Les relations de Beyle et de Jacquemont n’en furent pas moins excellentes et les lettres que le voyageur adresse à son ami prouvent que la sympathie était réciproque.

Beyle nomme encore quelques autres personnes qu’on trouvait à ces soirées du dimanche. Georges Washington Lafayette «vrai citoyen des Etat-Unis d’Amérique, parfaitement pur de tout idée aristocratique,» et Victor de Tracy, fils du comte, alors major d’infanterie. «Nous l’appelions barre de fer—c’est la définition de son caractère. Brave, plusieurs fois blessé en Espagne sous Napoléon, il a le malheur de voir en toutes choses le mal.»

De la femme de Victor de Tracy, cette charmante Sarah Newton, Beyle ne dit que quelques mots: «Jeune et brillante, un modèle de la beauté délicate anglaise, un peu trop maigre.» Et on regrette de n’avoir pas l’explication de ces épithètes. On connaît cette femme d’esprit et de talent, par un article des Causeries du lundi[8], sur ses Essais, œuvre posthume, publiée en 1852. Sarah Newton est l’amie de madame de Coigny, qui lui donnait pour emblème une hermine, avec ces mots: Douce, blanche et fine, et l’auteur du Voyage à Compiègne d’où se détache cette jolie phrase blâmée par Cuvillier-Fleury[9] et défendue par Sainte-Beuve: «Nous sommes descendues vers un moulin dont j’aimerais à être la meunière; l’eau est si claire qu’elle a l’air d’être doublée de satin vert, tant elle réfléchit avec netteté les arbres qui entourent le moulin.»

Beyle parle dans une de ses lettres[10] du malheur qu’il eût de déplaire toujours aux personnes auxquelles il voulait trop plaire, pensant sans doute à cette période de sa vie. Fort bien accueilli au début, il sentit que peu à peu la bienveillance de M. de Tracy lui échappait. «J’ai vécu, dit-il, dix ans dans ce salon, reçu poliment, estimé, mais tous les jours moins lié, excepté avec mes amis. C’est là un des défauts de mon caractère qui fait que je ne m’en prends pas aux hommes de mon peu d’avancement.»
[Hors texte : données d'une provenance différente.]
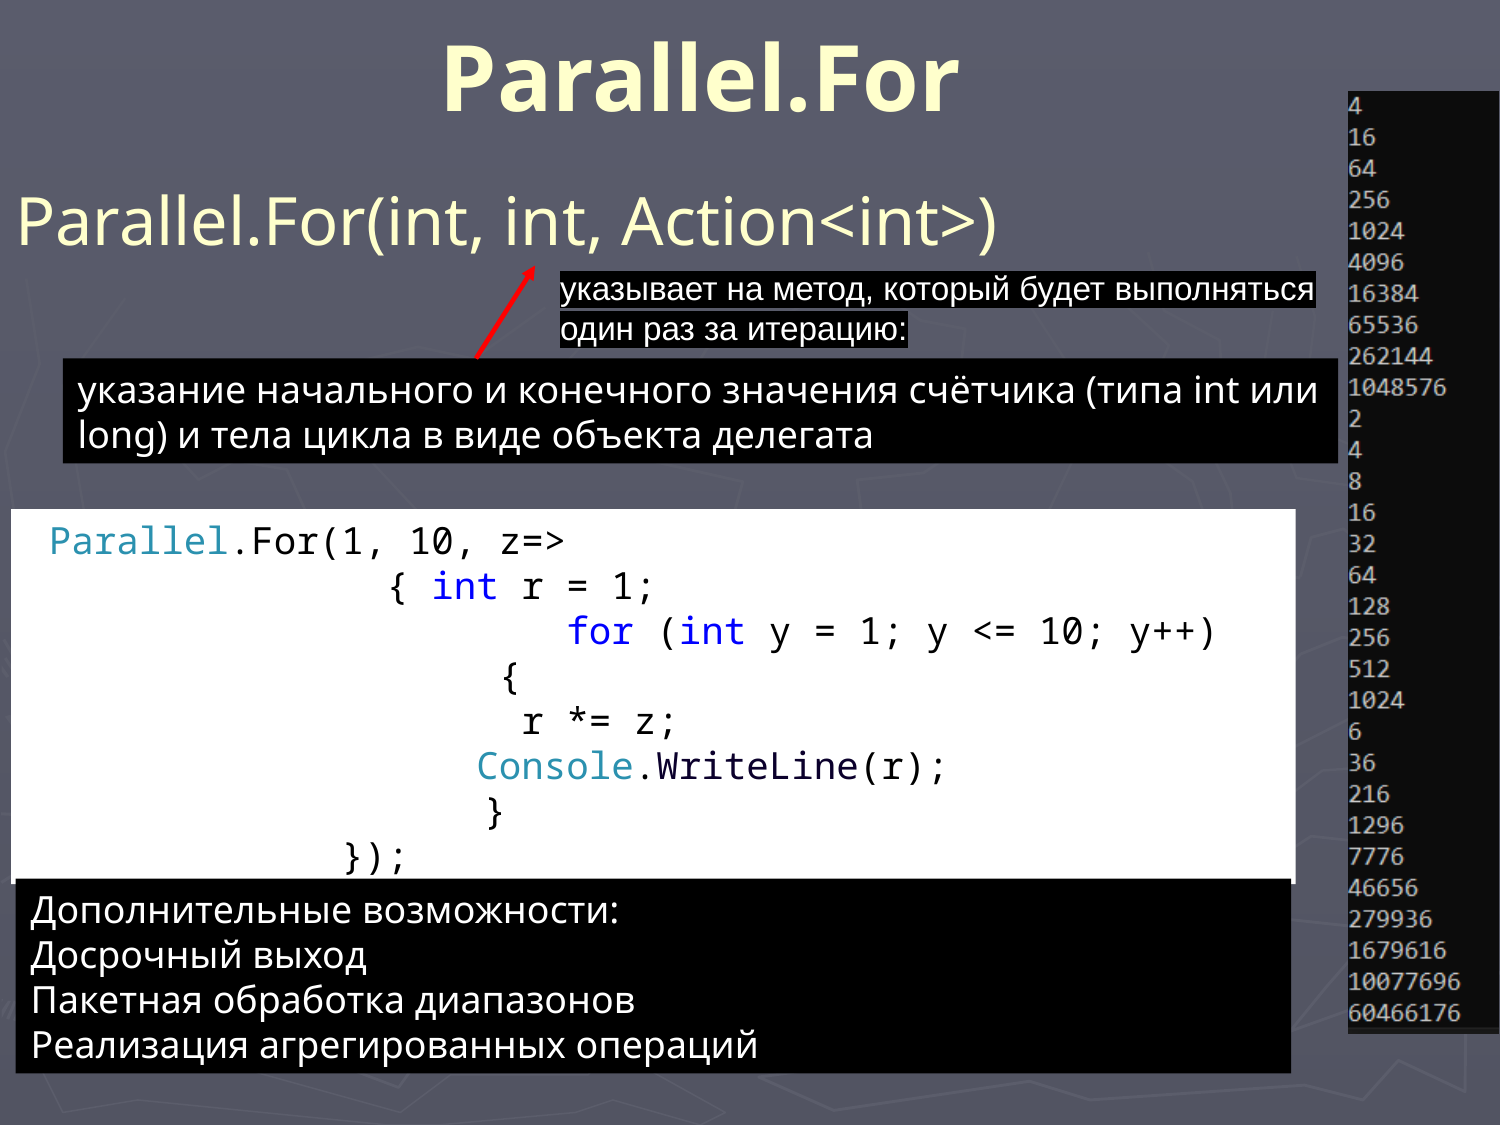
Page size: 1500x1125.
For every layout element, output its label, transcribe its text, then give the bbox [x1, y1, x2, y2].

text_box Дополнительные возможности: Досрочный выход Пакетная обработка диапазонов Реализация агрегированных операций [15, 878, 1292, 1074]
text_box указывает на метод, который будет выполняться один раз за итерацию: [545, 252, 1342, 363]
picture [1347, 91, 1499, 1034]
text_box указание начального и конечного значения счётчика (типа int или long) и тела цикла в виде объекта делегата [62, 358, 1339, 464]
list Parallel.For(int, int, Action<int>) [0, 171, 1342, 264]
text_box Parallel.For(1, 10, z=> { int r = 1; for (int y = 1; y <= 10; y++) { r *= z; Console.WriteLine(r); } }); [11, 509, 1296, 885]
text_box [475, 265, 536, 359]
title Parallel.For [0, 35, 1401, 171]
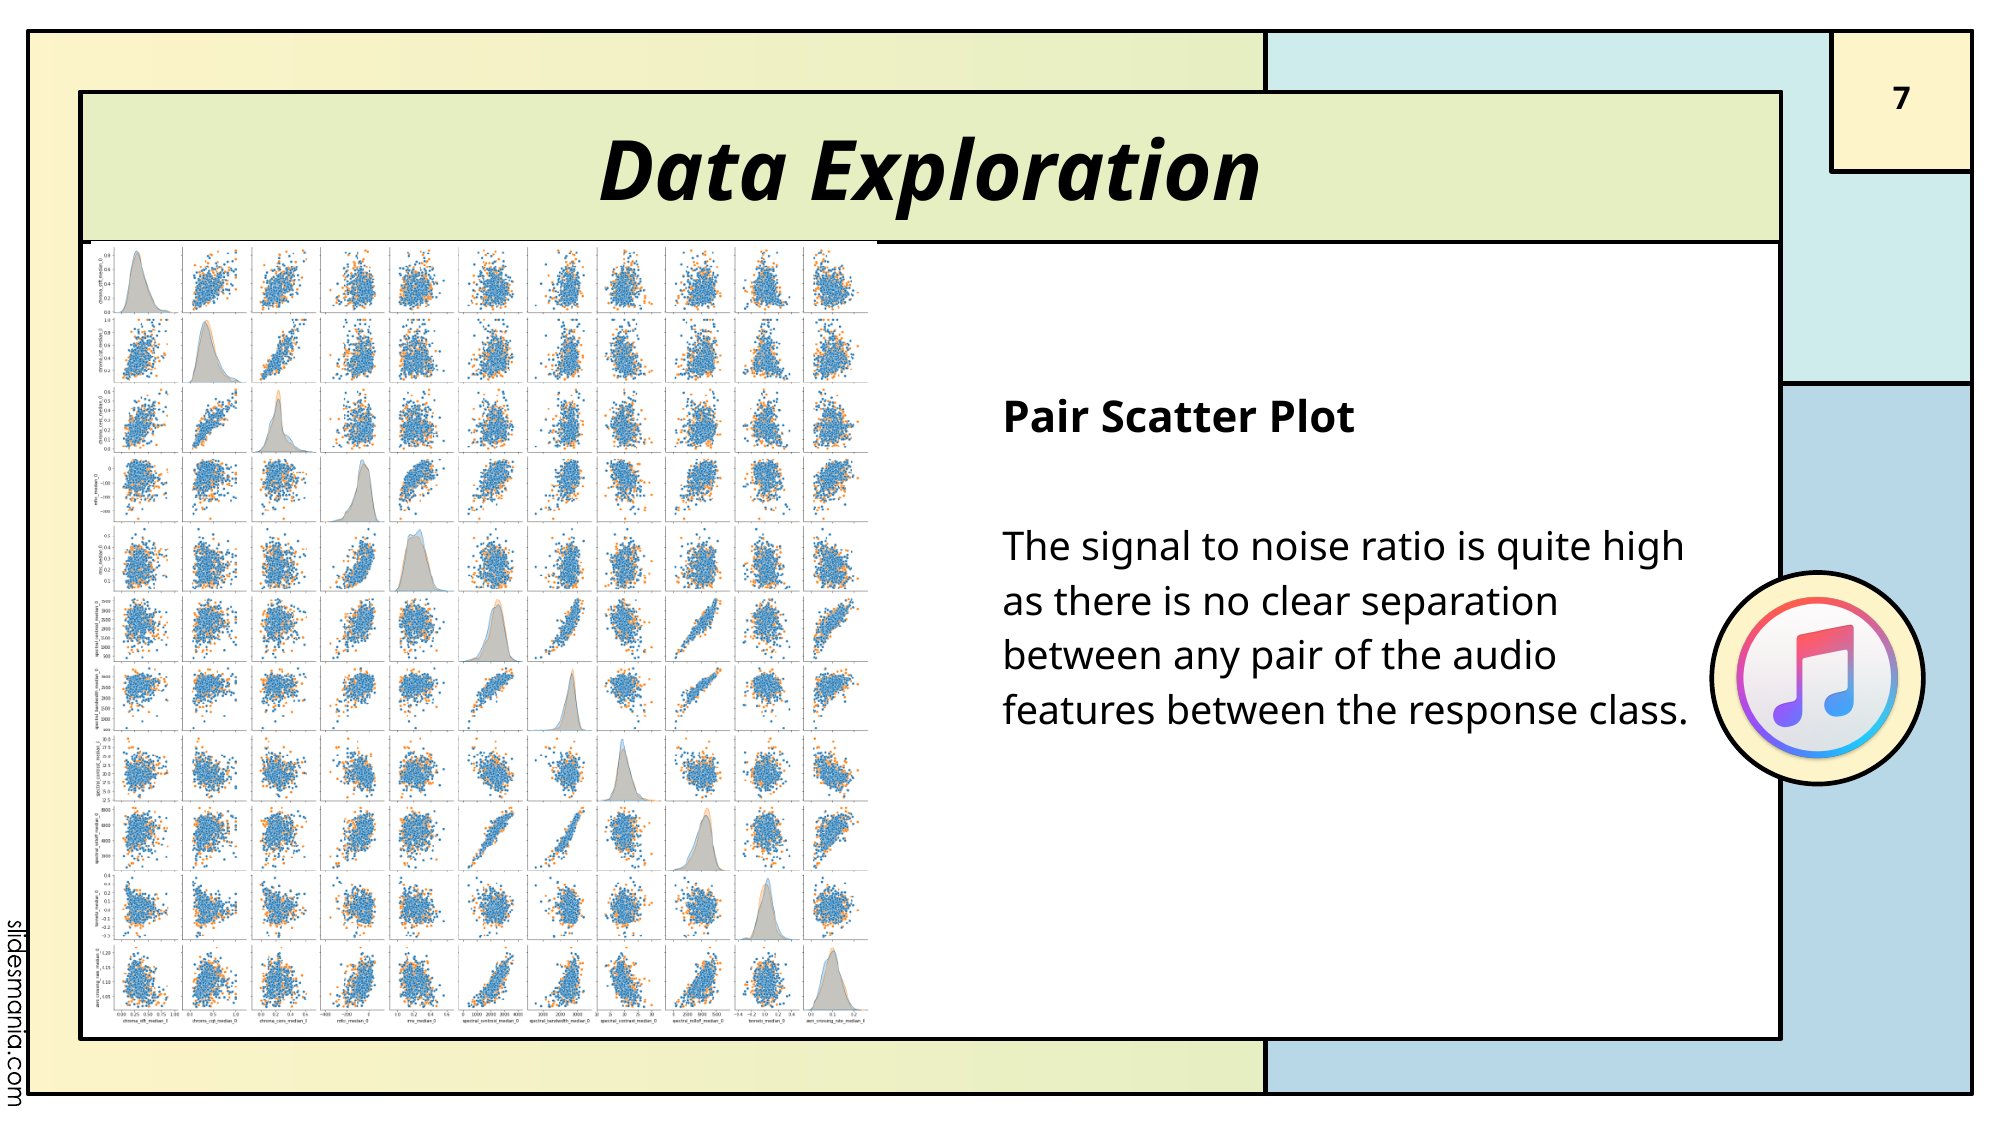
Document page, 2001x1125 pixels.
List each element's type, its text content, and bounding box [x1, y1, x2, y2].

slide_number ‹#› [1841, 58, 1962, 145]
title Data Exploration [78, 90, 1783, 244]
picture [91, 241, 877, 1025]
picture [1727, 587, 1909, 770]
subtitle Pair Scatter Plot [982, 360, 1727, 479]
list The signal to noise ratio is quite high as there is no clear separation between any pair of the audio features between the response class. [982, 494, 1727, 961]
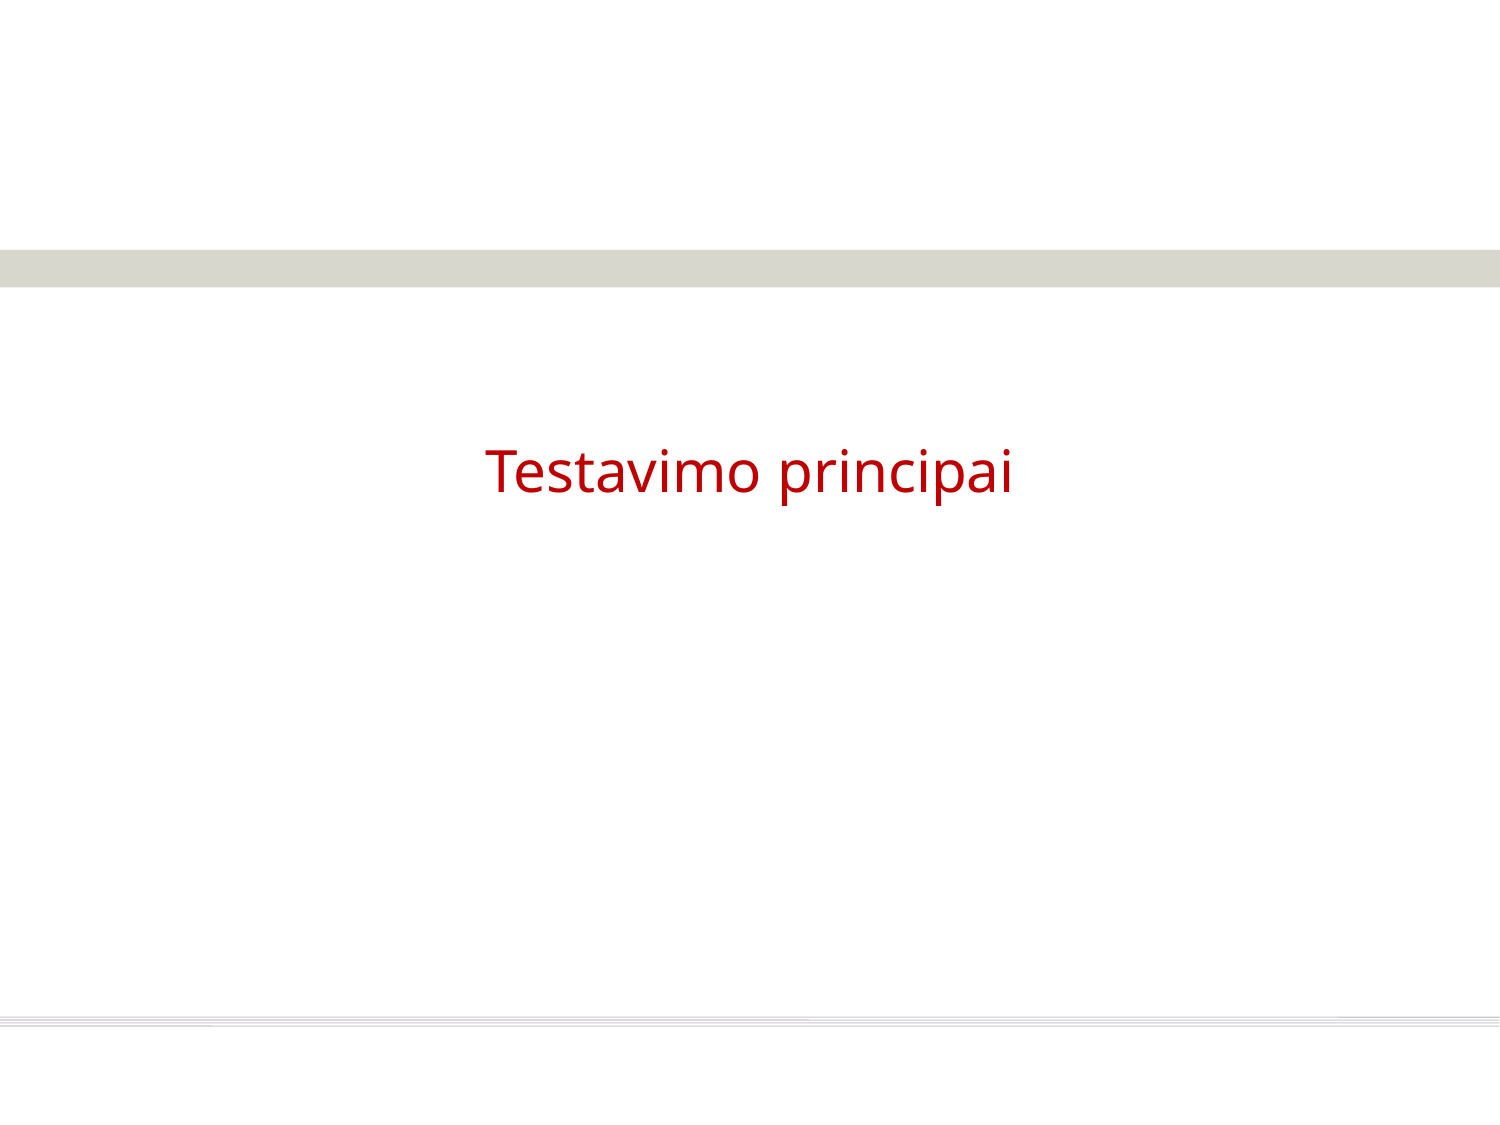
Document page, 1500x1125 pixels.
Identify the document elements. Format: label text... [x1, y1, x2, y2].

title Testavimo principai [112, 375, 1388, 563]
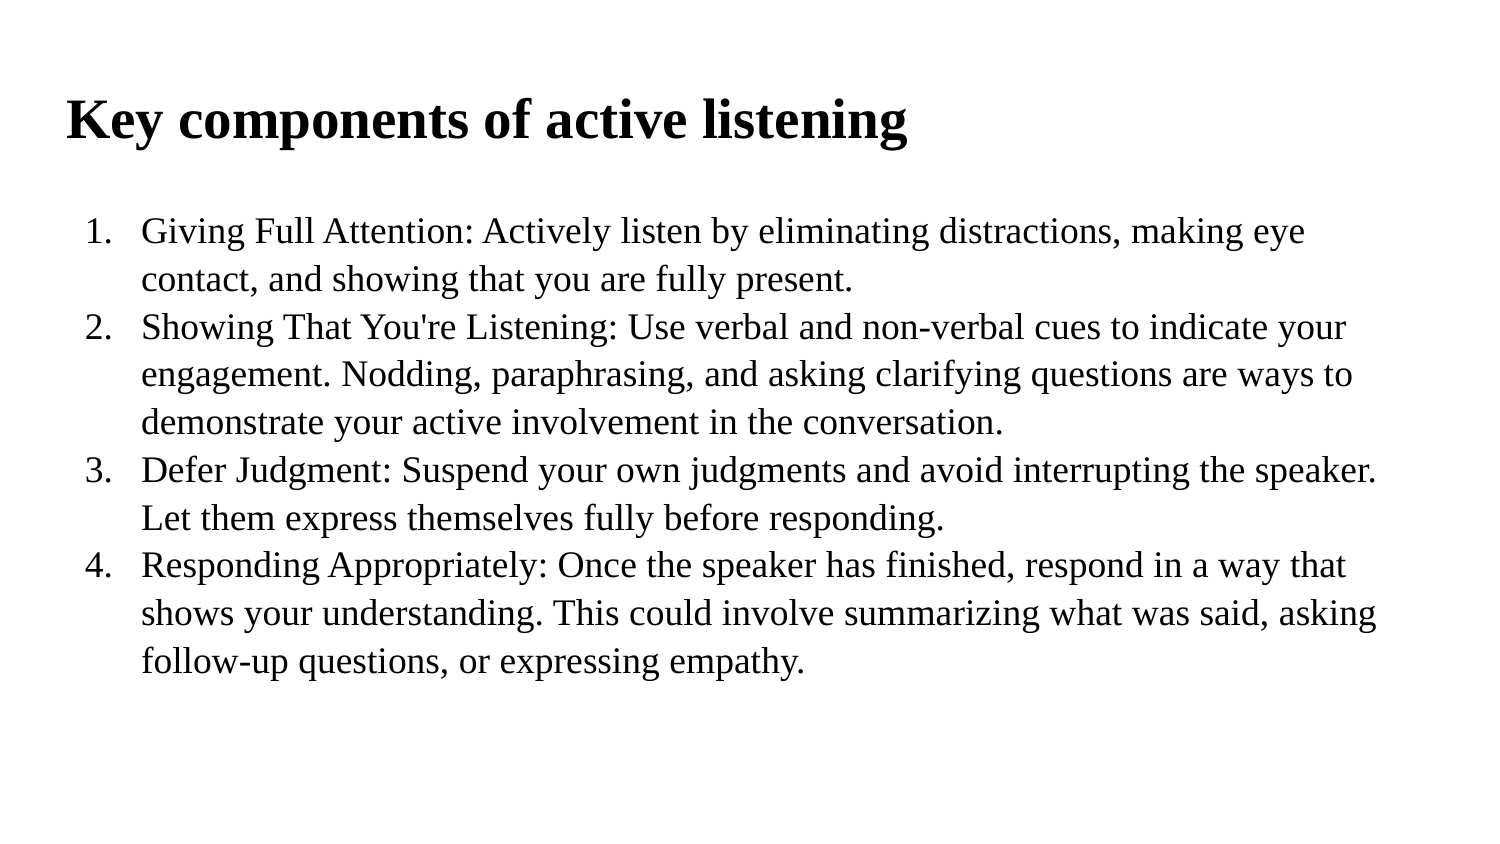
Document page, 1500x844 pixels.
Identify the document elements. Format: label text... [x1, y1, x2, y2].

list Giving Full Attention: Actively listen by eliminating distractions, making eye contact, and showing that you are fully present. Showing That You're Listening: Use verbal and non-verbal cues to indicate your engagement. Nodding, paraphrasing, and asking clarifying questions are ways to demonstrate your active involvement in the conversation. Defer Judgment: Suspend your own judgments and avoid interrupting the speaker. Let them express themselves fully before responding. Responding Appropriately: Once the speaker has finished, respond in a way that shows your understanding. This could involve summarizing what was said, asking follow-up questions, or expressing empathy. [51, 189, 1449, 750]
title Key components of active listening [51, 72, 1449, 167]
Il y avait peut-être plusieurs raisons à cette froideur de Destutt de Tracy, surnommé, nous dit Mignet, Têtu de Tracy. Le philosophe était évidemment un peu effrayé de certaines théories stendhaliennes, et l’homme du monde, des bruits malveillants qui couraient sur le compte de Beyle. Mais nous aurons peut-être la solution de ce petit problème, si nous suivons le causeur dans d’autres milieux, et particulièrement chez madame Cabanis et chez la Pasta.

III

Beyle avait vu, dans le salon de la rue d’Anjou, madame Cabanis. M. de Tracy avait été fort intimement lié avec Cabanis, c’était, nous dit Mignet «une amitié fondée sur une forte tendresse, une estime sans bornes et de communes opinions.» Lorsque Cabanis mourut, en 1808, c’est, par une attention délicate, à M. de Tracy que l’Académie française songea pour le remplacer, voulant que celui des deux amis qui survivait vînt succéder à l’autre et prononçât son éloge.

M. de Tracy mena Beyle chez madame Cabanis, rue des Vieilles-Tuileries, «au diable.» C’était un salon bourgeois où Stendhal ne se sentait pas à l’aise. La plupart des gens qu’il y rencontre ne l’intéressent pas.

C’est là qu’il voit un sculpteur, un instant célèbre sous la Restauration—M. Dupaty, auteur du Louis XIII de la place Royale, et mari de la fille de madame Cabanis, cette fille «haute de six pieds et malgré cela fort aimable.»

«M. Dupaty me faisait grand accueil, dit Beyle, comme écrivain sur l’Italie, et auteur d’une Histoire de la Peinture. Il était plus difficile d’être plus convenable, et plus vide de chaleur, d’imprévu, d’élan, etc., que ce brave homme. Le dernier des métiers, pour ces Parisiens si soignés, si proprets, si convenables, c’est la sculpture.»